Sir Gene leaned forward expectantly. “Something?”
“Yeah. Very faint. Very strange, too.”
“Can you work with it?”
Linda frowned and looked thoughtful. “I don’t know. There’s a … I think there’s a line of force running along there somewhere.” She pointed toward a shallow depression. “And it goes off in that direction.” She pointed in the direction of the sun.
“And that means what?”
“It just means that it could lead to a node.”
“A node?”
“Yeah. Look, I’ve been trying to explain this to people for years now, but, you see, magic is all laid out in patterns. Power patterns —”
“Yes, yes, I understand. But if you got to this node, could you work some magic?”
“Maybe. We have to follow that line of force and see.”
“Well, let’s do that thing.

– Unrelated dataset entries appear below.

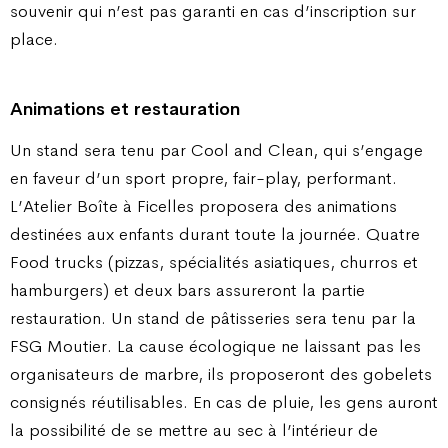
souvenir qui n’est pas garanti en cas d’inscription sur
place.
Animations et restauration
Un stand sera tenu par Cool and Clean, qui s’engage
en faveur d’un sport propre, fair-play, performant.
L’Atelier Boîte à Ficelles proposera des animations
destinées aux enfants durant toute la journée. Quatre
Food trucks (pizzas, spécialités asiatiques, churros et
hamburgers) et deux bars assureront la partie
restauration. Un stand de pâtisseries sera tenu par la
FSG Moutier. La cause écologique ne laissant pas les
organisateurs de marbre, ils proposeront des gobelets
consignés réutilisables. En cas de pluie, les gens auront
la possibilité de se mettre au sec à l’intérieur de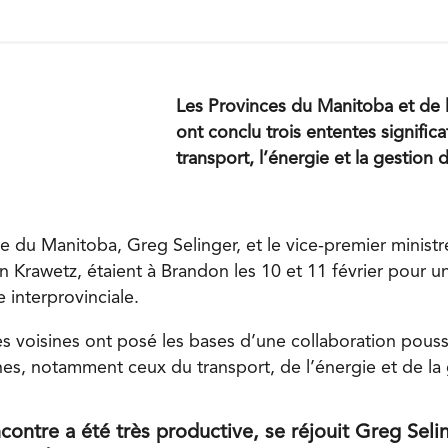
Les Provinces du Manitoba et de 
ont conclu trois ententes significa
transport, l’énergie et la gestion d
e du Manitoba, Greg Selinger, et le vice-premier ministr
 Krawetz, étaient à Brandon les 10 et 11 février pour 
 interprovinciale.
s voisines ont posé les bases d’une collaboration pous
, notamment ceux du transport, de l’énergie et de la g
contre a été très productive, se réjouit Greg Seli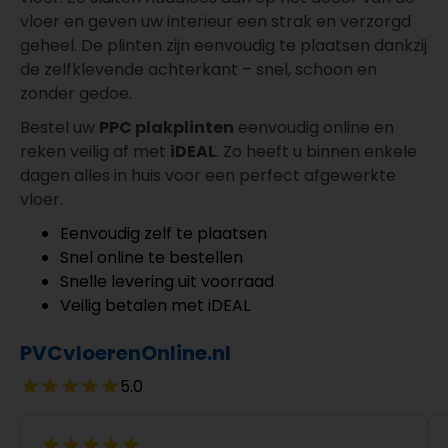
vloer en geven uw interieur een strak en verzorgd
geheel. De plinten zijn eenvoudig te plaatsen dankzij
de zelfklevende achterkant – snel, schoon en
zonder gedoe.
Bestel uw
PPC plakplinten
eenvoudig online en
reken veilig af met
iDEAL
. Zo heeft u binnen enkele
dagen alles in huis voor een perfect afgewerkte
vloer.
Eenvoudig zelf te plaatsen
Snel online te bestellen
Snelle levering uit voorraad
Veilig betalen met iDEAL
PVCvloerenOnline.nl
5.0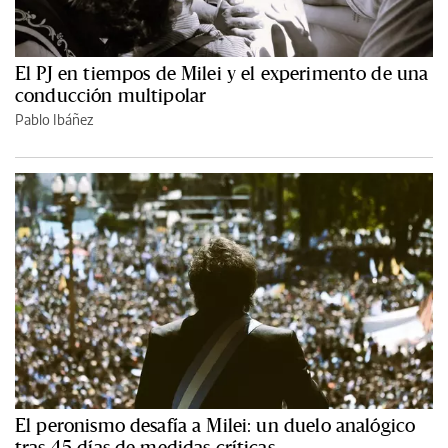
El PJ en tiempos de Milei y el experimento de una
conducción multipolar
Pablo Ibáñez
El peronismo desafía a Milei: un duelo analógico
tras 45 días de medidas críticas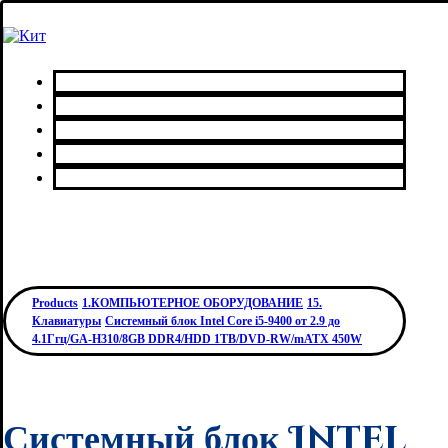
Главная
Каталог товаров
Сервисный центр
О нас
Контакты
Products
1.КОМПЬЮТЕРНОЕ ОБОРУДОВАНИЕ
15.
Клавиатуры
Системный блок Intel Core i5-9400 от 2.9 до
4.1Ггц/GA-H310/8GB DDR4/HDD 1TB/DVD-RW/mATX 450W
Системный блок Intel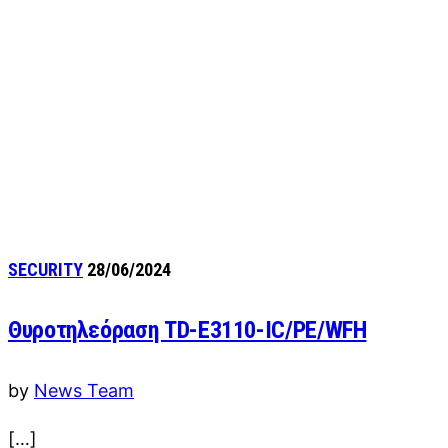
SECURITY
28/06/2024
Θυροτηλεόραση TD-E3110-IC/PE/WFΗ
by
News Team
[…]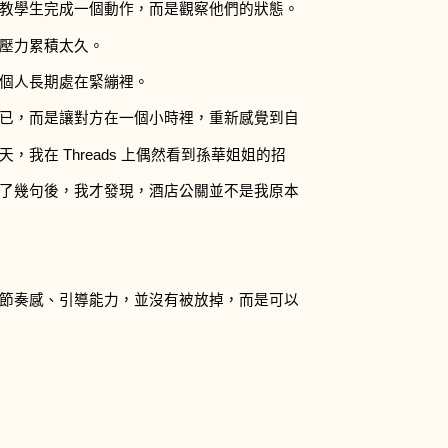
教學生完成一個動作，而是觀察他們的狀態。
壓力累積太久。
個人長期處在緊繃裡。
已，而是讓對方在一個小時裡，重新感覺到自
我在 Threads 上偶然看到孫華姐姐的招
了幾句後，我才發現，酒店公關並不是我原本
節奏感、引導能力，並沒有被放掉，而是可以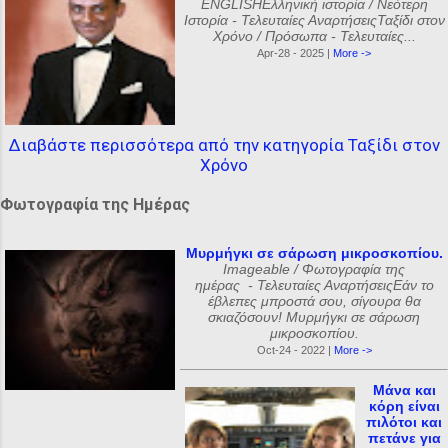
ENGLISHΕλληνική ιστορία / Νεότερη
Ιστορία - Τελευταίες ΑναρτήσειςΤαξίδι στον
Χρόνο / Πρόσωπα - Τελευταίες...
Apr-28 - 2025 |
More ->
Διαβάστε περισσότερα από την κατηγορία Ταξίδι στον
Χρόνο
Φωτογραφία της Ημέρας
Μυρμήγκι σε σάρωση μικροσκοπίου.
Imageable / Φωτογραφία της
ημέρας - Τελευταίες ΑναρτήσειςΕάν το
έβλεπες μπροστά σου, σίγουρα θα
σκιαζόσουν! Μυρμήγκι σε σάρωση
μικροσκοπίου.
Oct-24 - 2022 |
More ->
Μάνα και
κόρη είναι
πιλότοι και
πετάνε για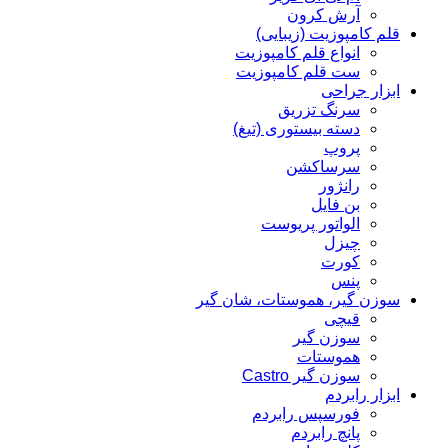
آرش کرون
قلم کامپوزیت (زیبایی)
انواع قلم کامپوزیت
ست قلم کامپوزیت
ابزار جراحی
سرنگ تزریق
دسته بیستوری (تیغ)
پروپ
سرساکشن
رانژور
بن فایل
الواتور پریوست
چیزل
کورت
پنس
سوزن گیر، هموستات، شان گیر
قیچی
سوزن گیر
هموستات
سوزن گیر Castro
ابزار رابردم
فورسپس رابردم
پانچ رابردم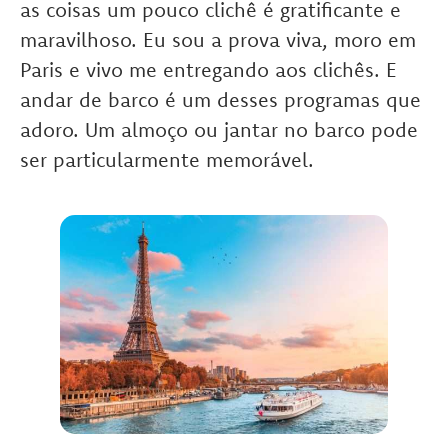
as coisas um pouco clichê é gratificante e
maravilhoso. Eu sou a prova viva, moro em
Paris e vivo me entregando aos clichês. E
andar de barco é um desses programas que
adoro. Um almoço ou jantar no barco pode
ser particularmente memorável.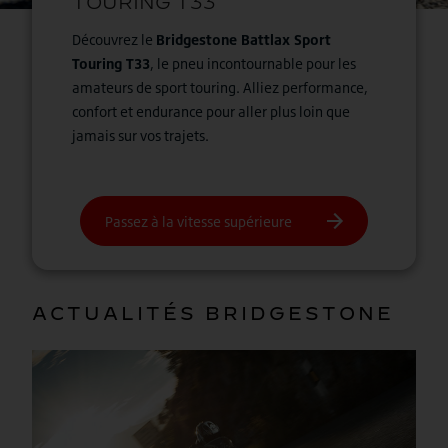
Découvrez le
Bridgestone Battlax Sport
Touring T33
, le pneu incontournable pour les
amateurs de sport touring. Alliez performance,
confort et endurance pour aller plus loin que
jamais sur vos trajets.
ACTUALITÉS BRIDGESTONE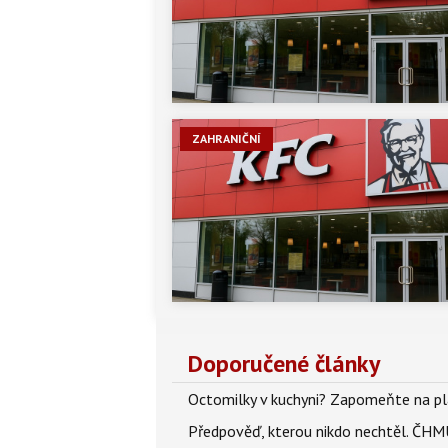
ZAHRANIČNÍ
Doporučené články
Octomilky v kuchyni? Zapomeňte na plác
Předpověď, kterou nikdo nechtěl. ČHMÚ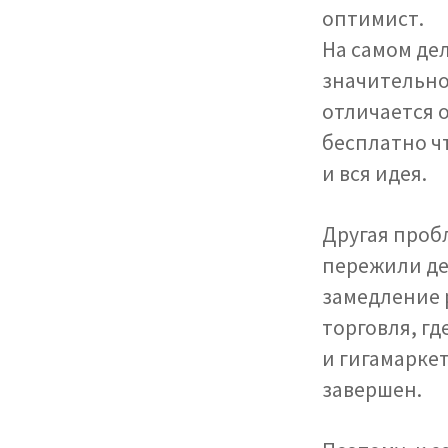
оптимист.
На самом де
значительной
отличается 
бесплатно ч
и вся идея.
Другая проб
пережили де
замедление 
торговля, г
и гигамаркет
завершен.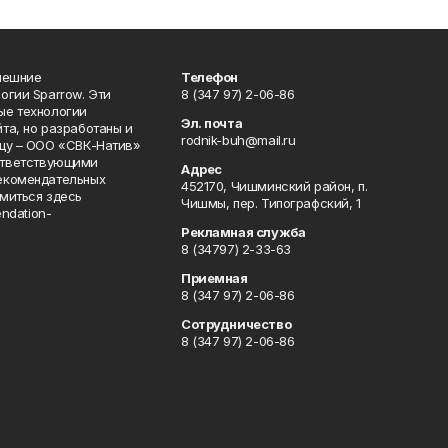
нешние
Телефон
огии Sparrow. Эти
8 (347 97) 2-06-86
ые технологии
Эл. почта
та, но разработаны и
rodnik-buh@mail.ru
цу – ООО «СВК-Натив»
соответствующими
Адрес
екомендательных
452170, Чишминский район, п.
миться здесь
Чишмы, пер. Типографский, 1
endation-
Рекламная служба
8 (34797) 2-33-63
Приемная
8 (347 97) 2-06-86
Сотрудничество
8 (347 97) 2-06-86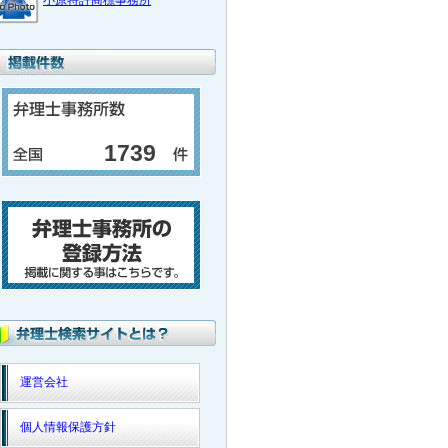
小原特許商標事務所
1739
運営会社
個人情報保護方針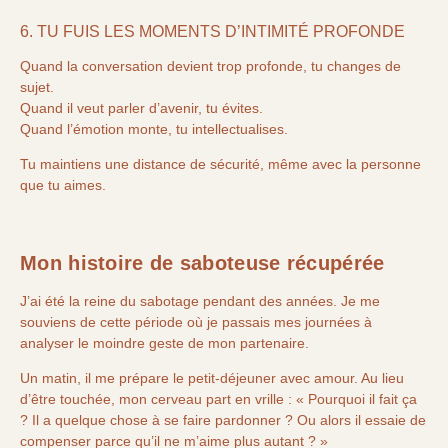
6. TU FUIS LES MOMENTS D’INTIMITÉ PROFONDE
Quand la conversation devient trop profonde, tu changes de
sujet.
Quand il veut parler d’avenir, tu évites.
Quand l’émotion monte, tu intellectualises.
Tu maintiens une distance de sécurité, même avec la personne
que tu aimes.
Mon histoire de saboteuse récupérée
J’ai été la reine du sabotage pendant des années. Je me
souviens de cette période où je passais mes journées à
analyser le moindre geste de mon partenaire.
Un matin, il me prépare le petit-déjeuner avec amour. Au lieu
d’être touchée, mon cerveau part en vrille : « Pourquoi il fait ça
? Il a quelque chose à se faire pardonner ? Ou alors il essaie de
compenser parce qu’il ne m’aime plus autant ? »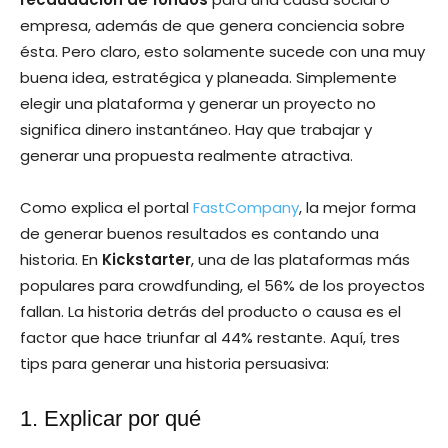
empresa, además de que genera conciencia sobre
ésta. Pero claro, esto solamente sucede con una muy
buena idea, estratégica y planeada. Simplemente
elegir una plataforma y generar un proyecto no
significa dinero instantáneo. Hay que trabajar y
generar una propuesta realmente atractiva.
Como explica el portal
FastCompany
, la mejor forma
de generar buenos resultados es contando una
historia. En
Kickstarter
, una de las plataformas más
populares para crowdfunding, el 56% de los proyectos
fallan. La historia detrás del producto o causa es el
factor que hace triunfar al 44% restante. Aquí, tres
tips para generar una historia persuasiva:
1. Explicar por qué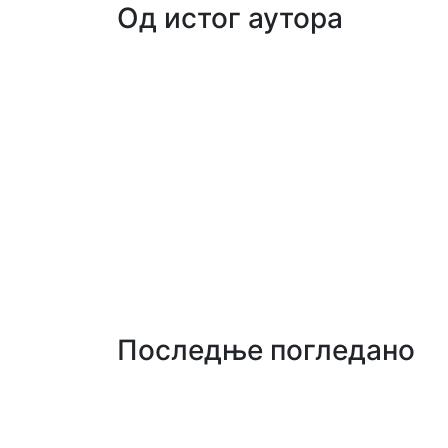
Од истог аутора
Последње погледано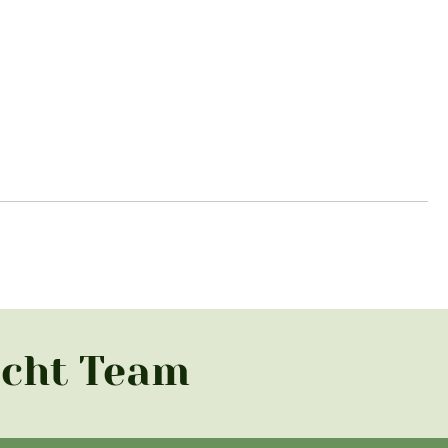
acht Team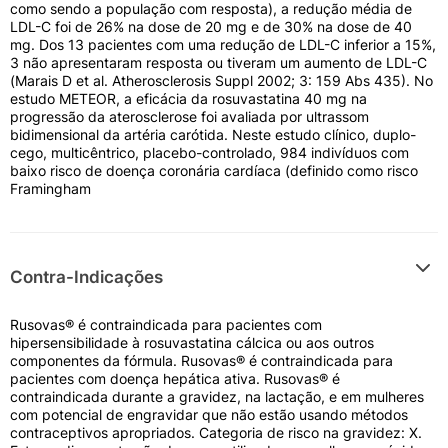
como sendo a população com resposta), a redução média de
Avise seu médico se estiver em uso de
ciclosporina
,
LDL-C foi de 26% na dose de 20 mg e de 30% na dose de 40
antiácidos, varfarina ou inibidores de protease;
mg. Dos 13 pacientes com uma redução de LDL-C inferior a 15%,
3 não apresentaram resposta ou tiveram um aumento de LDL-C
Monitore os níveis de glicemia no sangue caso
(Marais D et al. Atherosclerosis Suppl 2002; 3: 159 Abs 435). No
possua propensão ao desenvolvimento de
diabetes
.
estudo METEOR, a eficácia da rosuvastatina 40 mg na
progressão da aterosclerose foi avaliada por ultrassom
Armazenamento e Conservação
bidimensional da artéria carótida. Neste estudo clínico, duplo-
O Rusovas 20mg deve ser conservado em sua
cego, multicêntrico, placebo-controlado, 984 indivíduos com
embalagem original, sob temperatura ambiente (entre
baixo risco de doença coronária cardíaca (definido como risco
15°C e 30°C), em local seco e totalmente protegido da
Framingham
incidência direta de luz e umidade.
Não consuma o medicamento caso a data de validade
expressa no cartucho esteja vencida. O descarte de
Contra-Indicações
comprimidos não utilizados deve ser realizado em
coletores específicos de farmácias para prevenir
impactos ambientais adversos.
Rusovas® é contraindicada para pacientes com
hipersensibilidade à rosuvastatina cálcica ou aos outros
Bula do Rusovas 20mg
componentes da fórmula. Rusovas® é contraindicada para
pacientes com doença hepática ativa. Rusovas® é
ADVERTÊNCIA DO MINISTÉRIO DA SAÚDE
contraindicada durante a gravidez, na lactação, e em mulheres
com potencial de engravidar que não estão usando métodos
Rusovas 20mg 90 Comprimidos Revestidos é um
contraceptivos apropriados. Categoria de risco na gravidez: X.
medicamento. Seu uso pode trazer riscos. Procure o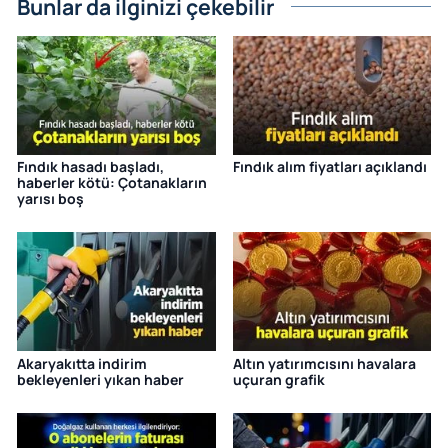
Bunlar da ilginizi çekebilir
Fındık hasadı başladı,
Fındık alım fiyatları açıklandı
haberler kötü: Çotanakların
yarısı boş
Akaryakıtta indirim
Altın yatırımcısını havalara
bekleyenleri yıkan haber
uçuran grafik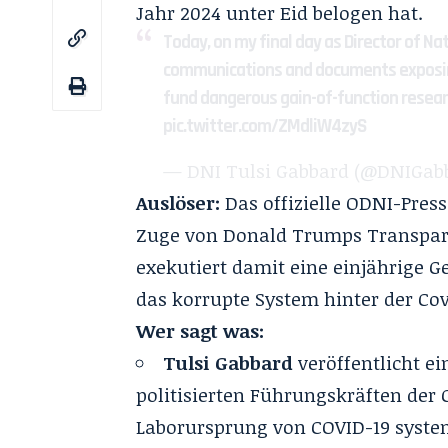
Jahr 2024 unter Eid belogen hat.
Today, on my final day as Director of Na
communications and documents exposing 
fund dangerous gain-of-function resear
pic.twitter.com/ZMdliW4zyS
— DNI Tulsi Gabbard (@DNIGab
Auslöser:
Das offizielle ODNI-Pres
Zuge von Donald Trumps Transpare
exekutiert damit eine einjährige 
das korrupte System hinter der Cov
Wer sagt was:
Tulsi Gabbard
veröffentlicht e
politisierten Führungskräften der
Laborursprung von COVID-19 syste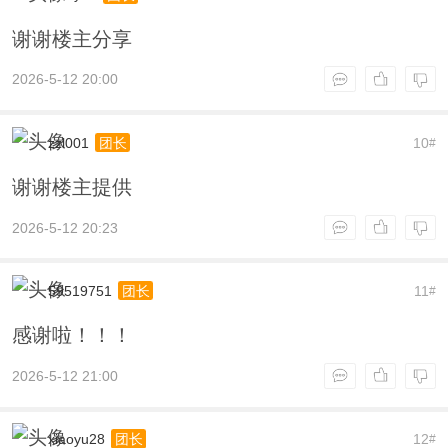
谢谢楼主分享
2026-5-12 20:00
zzl001
10
团长
#
谢谢楼主提供
2026-5-12 20:23
59519751
11
团长
#
感谢啦！！！
2026-5-12 21:00
xiaoyu28
12
团长
#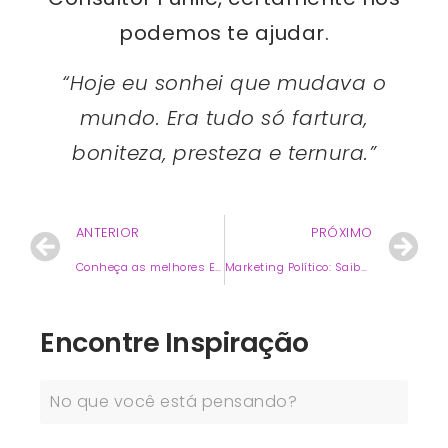
podemos te ajudar.
“Hoje eu sonhei que mudava o
mundo. Era tudo só fartura,
boniteza, presteza e ternura.”
ANTERIOR
PRÓXIMO
Conheça as melhores Estratégias de Data Driven Marketing
Marketing Político: Saiba como Eleger bons Políticos
Encontre Inspiração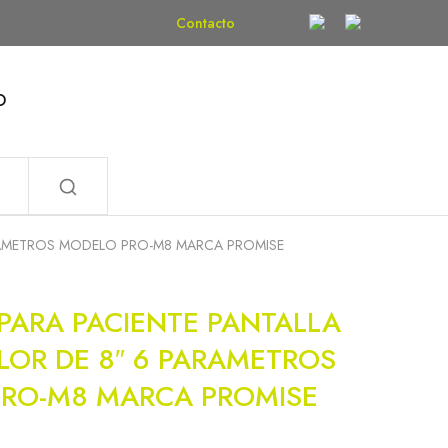
Contacto
O
ARAMETROS MODELO PRO-M8 MARCA PROMISE
PARA PACIENTE PANTALLA
LOR DE 8″ 6 PARAMETROS
RO-M8 MARCA PROMISE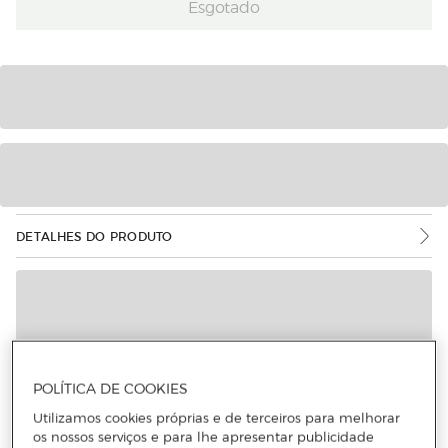
Esgotado
DETALHES DO PRODUTO
POLÍTICA DE COOKIES
Utilizamos cookies próprias e de terceiros para melhorar
os nossos serviços e para lhe apresentar publicidade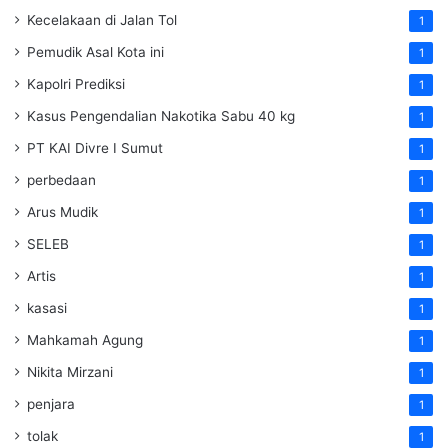
Kecelakaan di Jalan Tol
1
Pemudik Asal Kota ini
1
Kapolri Prediksi
1
Kasus Pengendalian Nakotika Sabu 40 kg
1
PT KAI Divre I Sumut
1
perbedaan
1
Arus Mudik
1
SELEB
1
Artis
1
kasasi
1
Mahkamah Agung
1
Nikita Mirzani
1
penjara
1
tolak
1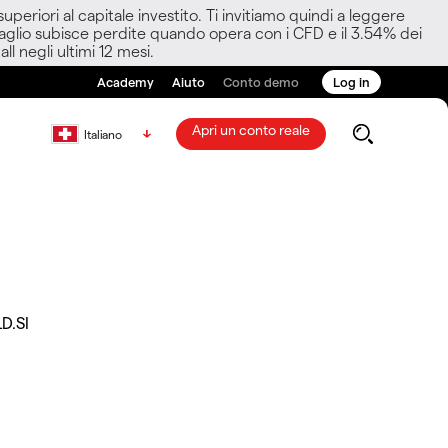
eriori al capitale investito. Ti invitiamo quindi a leggere
ettaglio subisce perdite quando opera con i CFD e il 3.54% dei
ll negli ultimi 12 mesi.
Academy
Aiuto
Conto demo
Log in
Apri un conto reale
Italiano
D.SI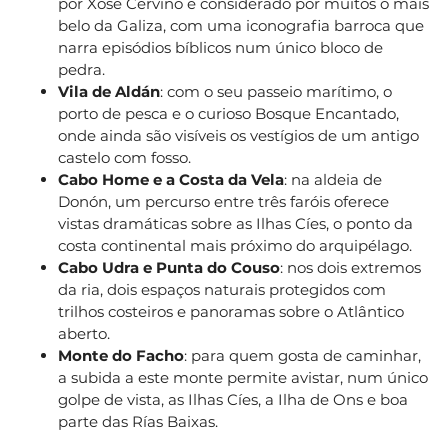
por Xosé Cerviño é considerado por muitos o mais
belo da Galiza, com uma iconografia barroca que
narra episódios bíblicos num único bloco de
pedra.
Vila de Aldán
: com o seu passeio marítimo, o
porto de pesca e o curioso Bosque Encantado,
onde ainda são visíveis os vestígios de um antigo
castelo com fosso.
Cabo Home e a Costa da Vela
: na aldeia de
Donón, um percurso entre três faróis oferece
vistas dramáticas sobre as Ilhas Cíes, o ponto da
costa continental mais próximo do arquipélago.
Cabo Udra e Punta do Couso
: nos dois extremos
da ria, dois espaços naturais protegidos com
trilhos costeiros e panoramas sobre o Atlântico
aberto.
Monte do Facho
: para quem gosta de caminhar,
a subida a este monte permite avistar, num único
golpe de vista, as Ilhas Cíes, a Ilha de Ons e boa
parte das Rías Baixas.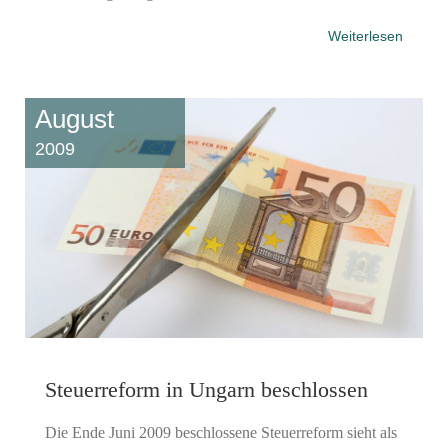
Weiterlesen
August
2009
Steuerreform in Ungarn beschlossen
Die Ende Juni 2009 beschlossene Steuerreform sieht als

Anything coming, Snowclaw?”
“Nobody,” Snowclaw answered.
“Good. Let’s give it a try, shall we?”
Linda shrugged. “Can’t hurt.” She got up.
They walked toward the pinpoint sun. Here and there a gray bush blended into the monochrome landscape. The fainter gray of a mountain range banded the horizon. All was still. They skirted a good-sized impact crater, eroded and probably ancient, then passed a few smaller ones. A dry gulch cut across the flats, and this they descended into and climbed out the other side. Linda stopped on the far ridge and scanned the terrain ahead.